When I was teaching IT I was mostly teaching Java. You know what everything is, you have to declare the type when you declare the variable name. And you can’t change the type just by assigning something else to it. Python is a breeze to write and a nightmare to read, especially complex stuff.

One can implement type hinting in Python, and I think I might do that for all code that I’m trying to read. Just add types whereever I can and hope that the author doesn’t just change it on the fly. Perhaps I can also make use of datatypes such as the namedtuple. Anything to help identifying what something is so I know what I can do with it.

Contretemps

After yesterday’s little contretemps I finally managed to get that code running by using code from Deep Learning with PytTorch as a template. However there was practically no difference between my original code and the code from the book, so I still don’t know why it didn’t work yesterday.

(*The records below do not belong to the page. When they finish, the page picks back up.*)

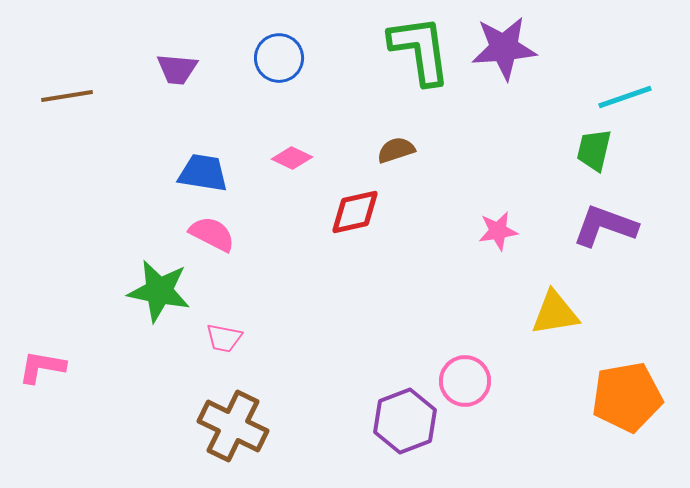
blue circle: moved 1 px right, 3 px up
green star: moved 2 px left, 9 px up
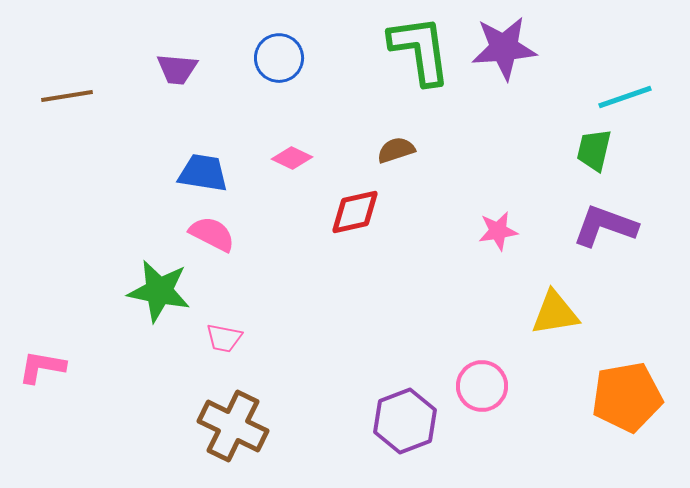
pink circle: moved 17 px right, 5 px down
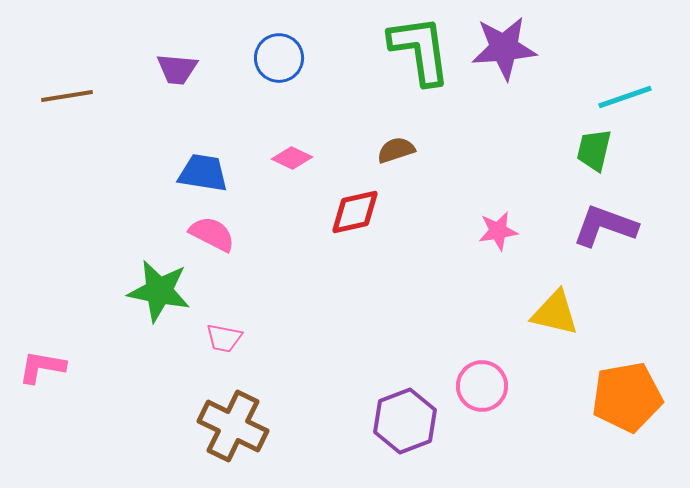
yellow triangle: rotated 22 degrees clockwise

However it is working now, and I might leave the rest of that book ’til later when I want to review other kinds of networks, such as RNNs, CNNs, LSTMs etc. For the moment I’ll just stick with plain old Feed Forward networks, aka Multi Layer Perceptrons. I did pick up some useful learning though, in relation to such things as batch processing, and also conversions between numpy arrays and torch tensors, which always seem to give me some trouble.

So, on to phase two of my study plan, which is to translate all the Tensorflow code in the Quantra courses into PyTorch code. Hopefully that will now be fairly straightforward. Happy, happy, joy, joy.

ETA: Have implemented the TF model in one of the chapters of the course as a PT model, and it worked well. Pretty easy really. There may be some nuances of the TF model that I didn’t catch, I have read that TF provides better fine-grained control of layers than PyTorch does. The TF model certainly performs better on the data, but my implementation was a bit simpler and I haven’t optimized it. Looks like I can move forward from here.

I did some more work on that model, adding a couple of extra features, and ended up with a model that predicted whether or not an equity would go up in the next 5 days better than 60% of the time. The equity was not trending either way over the period, just some ups and downs. Not too shabby!

Lost in Translation

My current challenge is to convert neural networks created with the Tensorflow library (as used by many of the people who write books and create online courses) to an equivalent network created with the PyTorch library (which I have decided to use for all my deep learning activities). It should be fairly straightforward, but already I’ve run into a problem that I can’t fix. It was a fairly simple network and my PyTorch version is giving nonsensical results.

So what to do? This is a pretty important issue, becasue there’s a book being published in December that should be a great resource. However I have another work by Yves Hilpisch and he uses Tensorflow. I expect he will do so in this new book as well. Also my trading focused courses from Quantra use Tensorflow for the neural networks. Theoretically I should be able to use either on my computer but I’ve had conflicts, especially with regard to using the GPU, which is pretty important in deep learning. Besides, it SHOULD be easy to convert one to the other.

So my plan of action is to make sure I am completely familiar with the PyTorch library. I think the best resource for this is from machinelearningmastery.com, an ebook called Deep Learning with PyTorch, by Adrian Tam. I have several other resources but I think this one is the best. After that I’ll spend time converting TF networks to PyTorch networks, trying to make that process as seamless as possible. Then back to the Quantra courses, especially the one on Reinforcement Learning which I have discussed a bit in recent posts. That should take me to December. Then I can get back to learning to trade ADA. Finally!